'o brasil é uma república cheia de árvorese de gente dizendo adeus' [oswald de andrade]O Jardim Botânico é um bairro com mais árvores do que moradores – e esta é uma idéia que nunca me incomodou, dado que os vegetais raramente reclamam, cometem gafes ou fazem perguntas inoportunas.
Morar aqui é insuficiente para caracterizar tipo sociológico, como acontece a tijucanos e emergentes da Barra. Mas não mergulhemos numa crise de indentidade: apesar dos avanços os ônibus e da especulação imobiliária, ainda é possível enxergar alguns traços que nos unem.
Nos domingos de sol, por exemplo, quando se formam pequenos aglomerados sob os sinais na margem direita da Jardim Botânico. Gente muito branca à espera da luz verde para atravessar a rua, acertar o passo e apostar corrida com triciclos alugados à beira da Lagoa.
Outra maçonaria dominical, esta mais discreta, reúne-se nos bares com varanda (até alguns meses eu escreveria apenas “Jóia”, mas agora há o Belmonte), nas bancas de jornal e nas padarias do bairro.
A este velho batucador de teclado, o hábito de tomar café na padaria remonta a manhãs azuladas na Imperial, esquina da Real Grandeza com a Voluntários, quando a hora ainda permitia a entrada na segunda aula. Mas isso foi no século passado. Ficou para trás, como almoçar pastel chinês, alugar filme no Cavideo e voltar a pé pra casa.
No balcão da Vitória Régia, tomo café-com-leite e leio a Folha de S.Paulo, onde o Ferreira Gullar prega a despetização do Lula e o Marco Aurélio Mello, aquele que soltou o Cacciola, diz que o lugar da loura Suzane é na rua mesmo. Diferentemente do Grobo, o jornalão paulista me toma mais do que 10 minutos entre mordidas no sanduíche de presunto - aquele que o Chaves devorava com groselha.

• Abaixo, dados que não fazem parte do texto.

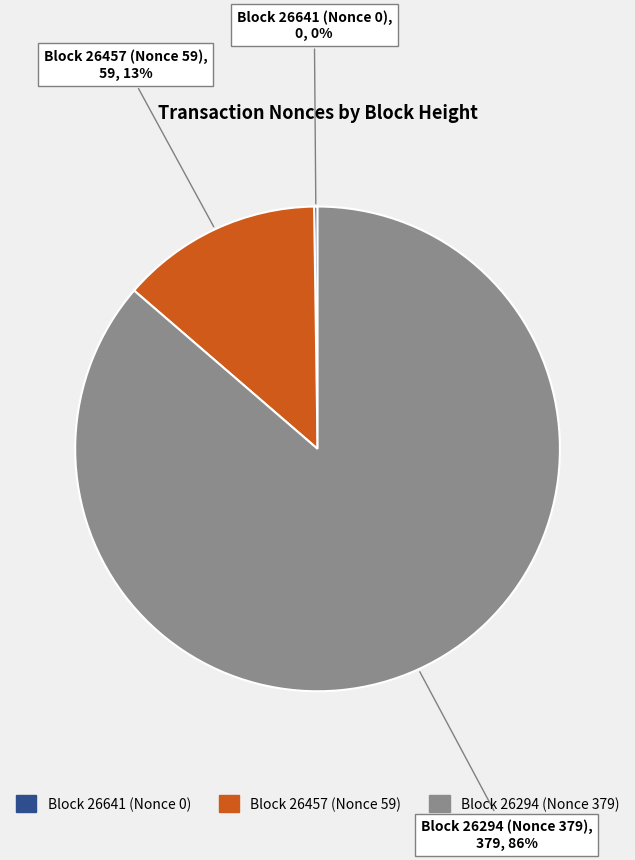

Does any single category account for the majority?

Yes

À direita, uma menina de 4 ou 5 anos, maria-chiquinhas e jaqueta rosa, abraça três latas de refrigerante: “A mamãe ama vocês, vai levar vocês pra casa”. E pede ao avô magrinho, de camiseta azul de domingo, uma sacola para transportar a cria.

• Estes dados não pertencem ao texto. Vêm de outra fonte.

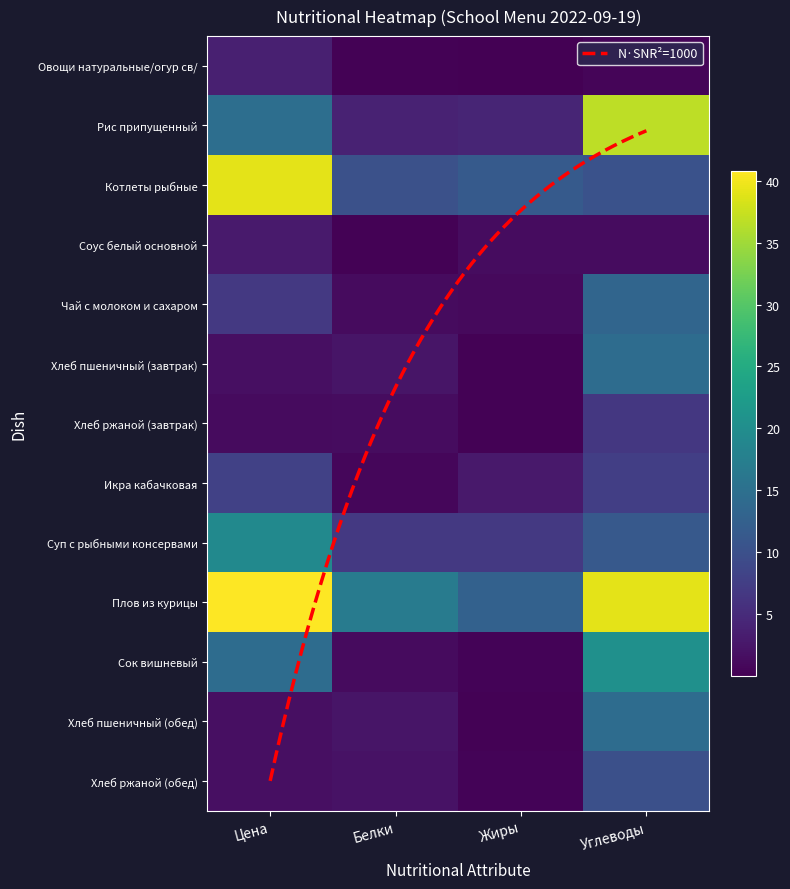

How many series are shown in this chart?

13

A banca na esquina da Lopes Quintas tem uma jornaleira bonita e isso não é praxe nessa sorte de estabelecimento. A descoberta encoraja um impulso consumista: lá se vão onze reais e cinqüenta, cada vez menos reais na carteira, em troca de uma revista com figuras bonitas.
Ontem teve quentão e quermesse de interior a poucos metros daqui e hoje vejo que estou melhorando, pois só levei três lances de escada para me lembrar dos óculos, antes de chegar ao portão da rua. O único erro do dia, eu o notei no balcão da padaria: tinha levado o celular no bolso. Felizmente, ninguém ligou.